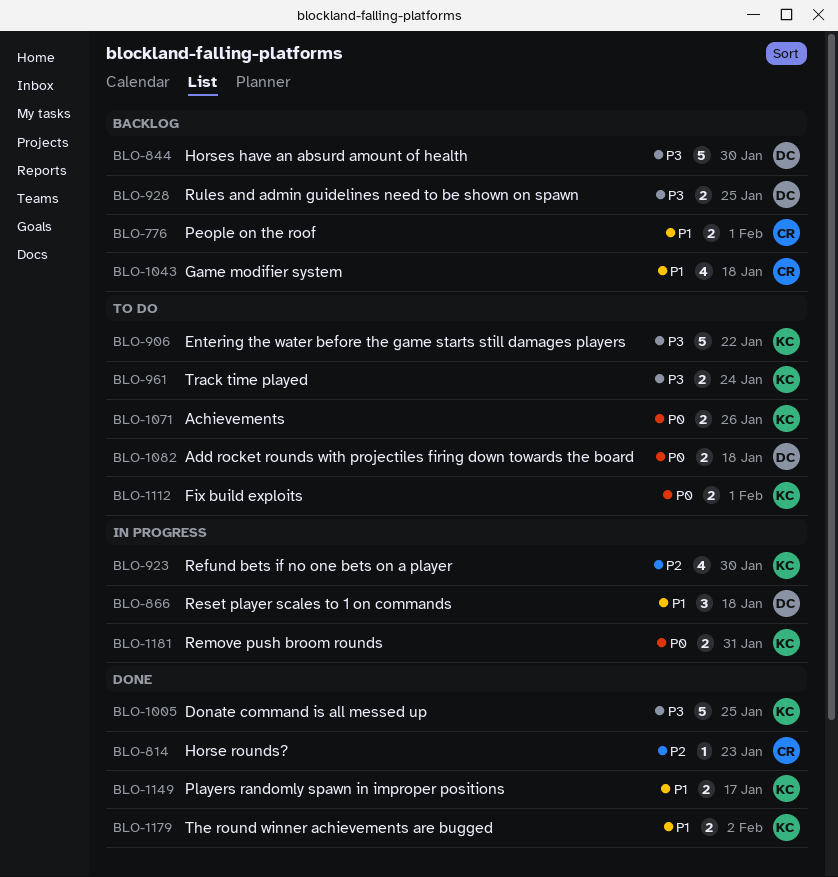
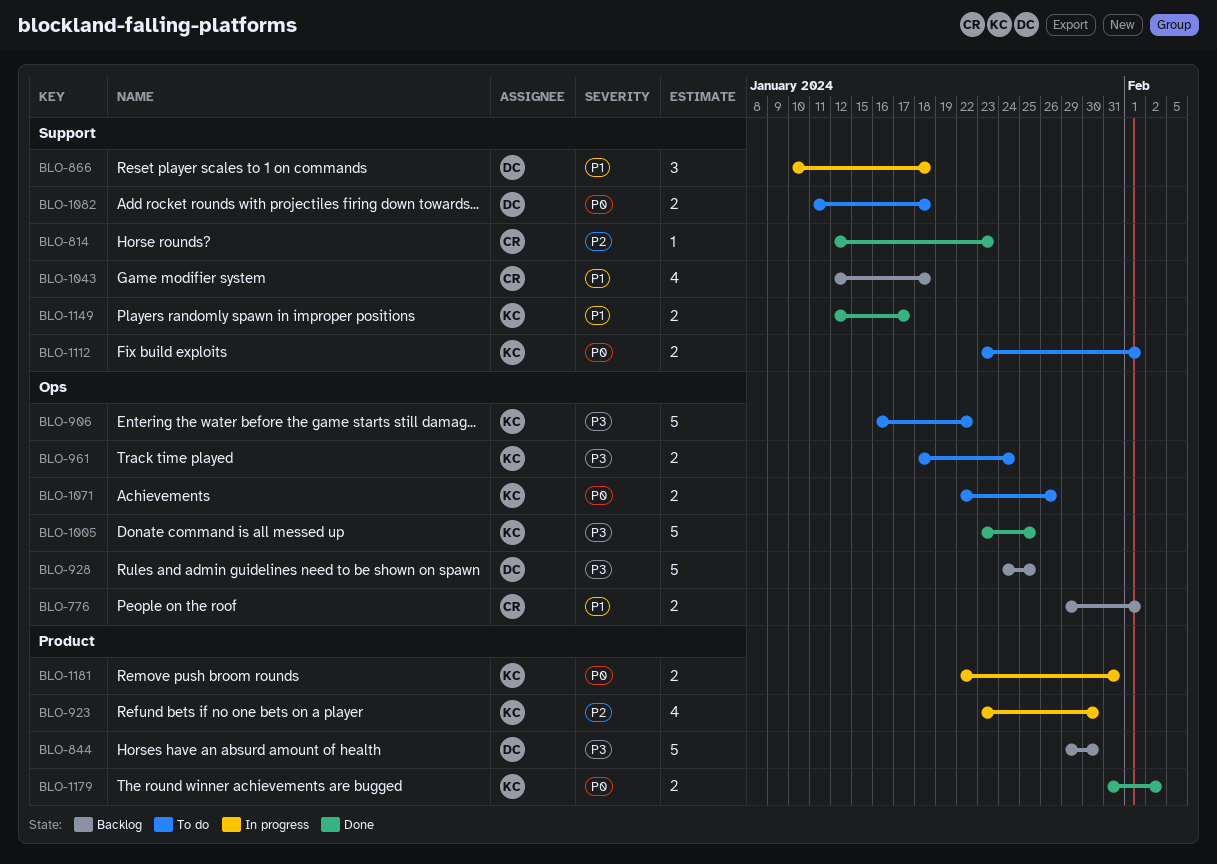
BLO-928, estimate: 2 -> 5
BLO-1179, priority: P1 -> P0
---
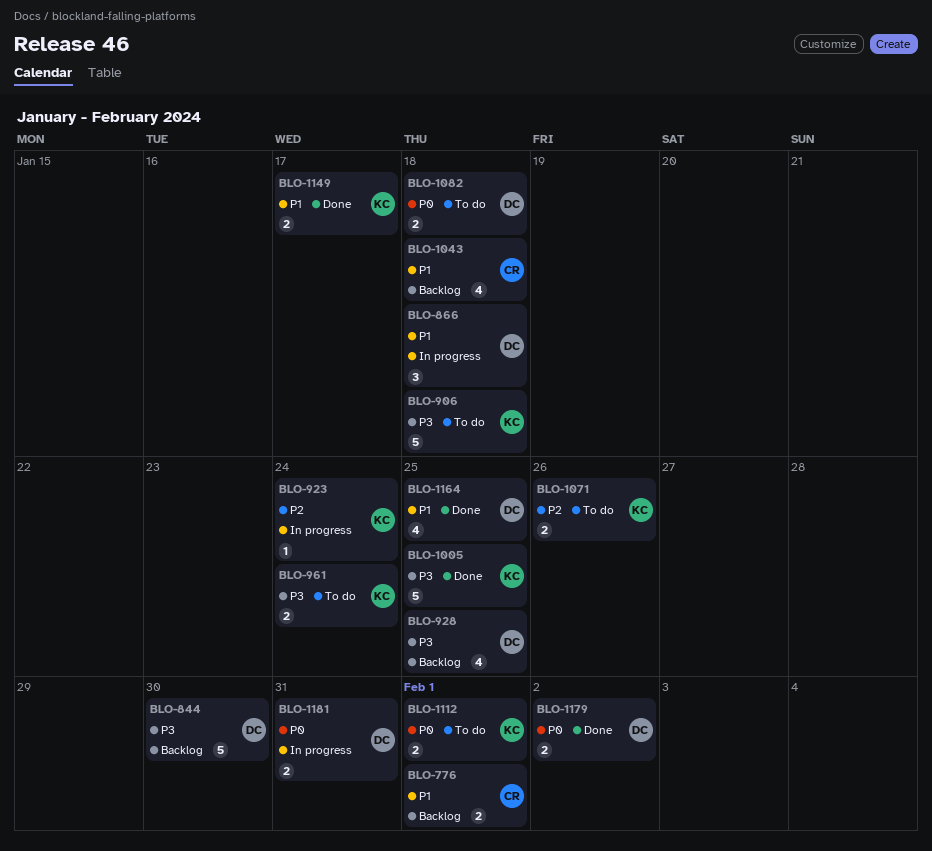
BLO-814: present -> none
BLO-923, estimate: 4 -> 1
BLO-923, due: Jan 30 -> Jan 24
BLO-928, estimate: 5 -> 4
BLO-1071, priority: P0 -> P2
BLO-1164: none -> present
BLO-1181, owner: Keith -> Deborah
---
*Aim of the task:*
Return exactly the lines above from the line that has "BLO-923, estimate: 4 -> 1" through the line that has "BLO-1181, owner: Keith -> Deborah", inclusive, and nothing else.

*Answer space:*
BLO-923, estimate: 4 -> 1
BLO-923, due: Jan 30 -> Jan 24
BLO-928, estimate: 5 -> 4
BLO-1071, priority: P0 -> P2
BLO-1164: none -> present
BLO-1181, owner: Keith -> Deborah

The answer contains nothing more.